O major-general alerta ainda que “o programa nuclear inglês depende dos EUA para tudo (manutenção, arquitetura, teste dos submarinos) e os mísseis Trident são alugados aos EUA e atingirão a sua vida útil em 2026. Se os EUA desligarem o programa nuclear, os Trident ficam imediatamente incapazes de serem disparados.” Ontem Merz apelou à França e Reino Unido para partilharem as armas nucleares, mas não como substituto dos EUA.

“A maioria dos Estados europeus e as instituições supranacionais perceberam que têm de depender de si próprios para assegurar a sua Defesa. Os EUA deixaram de ser um parceiro confiável e a Rússia tornou-se uma ameaça incontornável. A única coisa a lamentar é que tenham acordado tão tarde para esta realidade.”

Diana Soller

Também Diana Soller se mostra cética quanto à capacidade de a Europa se defender sem apoio da América. “A UE, sem o apoio americano, é uma instituição muito mais frágil e, em fase de adaptabilidade, fazia sentido ter muito atenção à coesão entre todas as suas peças”, diz a investigadora do IPRI/Nova.

Quanto a um grande programa de armamento militar, a académica destaca que a Europa “tem instrumentos financeiros, o que não é exatamente o mesmo que capacidade financeira. Daí recorrer à mutualização da dívida e a fundos de programas que não se destinavam à Defesa.” Já capacidade produção, também Diana Soller admite que a UE “não tem”, apesar de haver agora vontade de a desenvolver. “A decisão está dependente dos países europeus individualmente. Daí a necessidade da criação de uma coligação de vontade, que tem maior capacidade de avançar mais rapidamente.”

Amanhã, Paris recebe uma reunião de chefes de Estado-Maior europeus para discutir um possível “destacamento de forças europeias” na Ucrânia, que “não iriam combater na linha da frente”, mas “pelo contrário, uma vez assinada a paz, garantir o seu total respeito”, como explicou o presidente francês Emmanuel Macron na semana passada.
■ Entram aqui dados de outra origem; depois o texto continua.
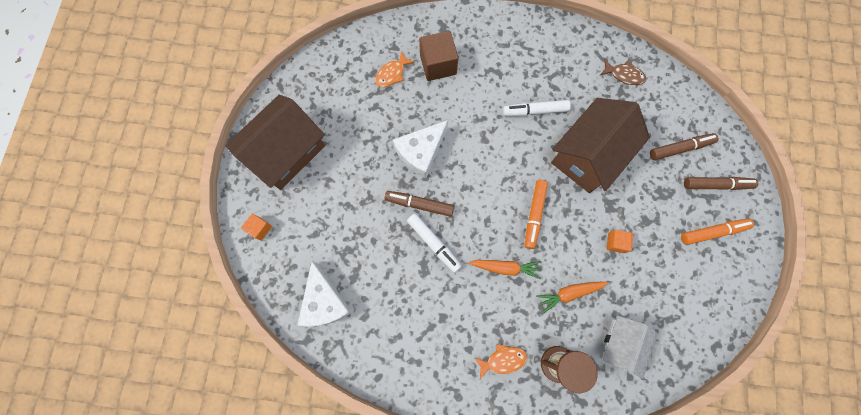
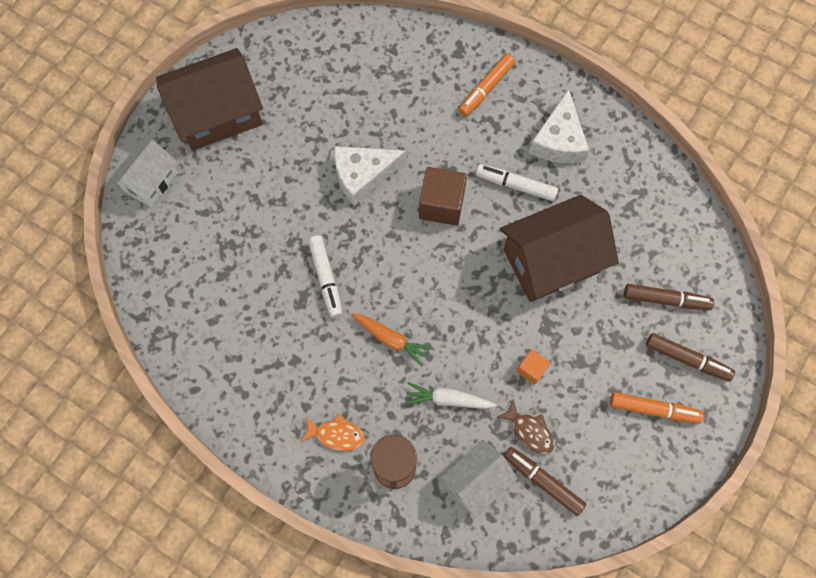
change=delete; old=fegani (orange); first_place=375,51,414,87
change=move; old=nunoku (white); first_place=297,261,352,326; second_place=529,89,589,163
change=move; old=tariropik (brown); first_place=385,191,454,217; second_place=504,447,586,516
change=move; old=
No dia seguinte, será a vez de o ministro da Defesa francês receber os homólogos de Reino Unido, Alemanha, Itália e Polónia para debater o mesmo assunto.

Estamos então perante uma Europa da Defesa a duas velocidades? Para Diana Soller “isso não tem de ser um problema em si. Há países europeus mais preparados para dar início a esta mudança que é drástica, dispendiosa, vai ser moderada e é (já era) urgente. Mas seria importante um compromisso dos países europeus em cooperar neste sentido.” E resume: “A maioria dos Estados europeus e as instituições supranacionais perceberam que têm de depender de si próprios para assegurar a sua Defesa. Os EUA deixaram de ser um parceiro confiável e a Rússia tornou-se uma ameaça incontornável. A única coisa a lamentar é que tenham acordado tão tarde para esta realidade.”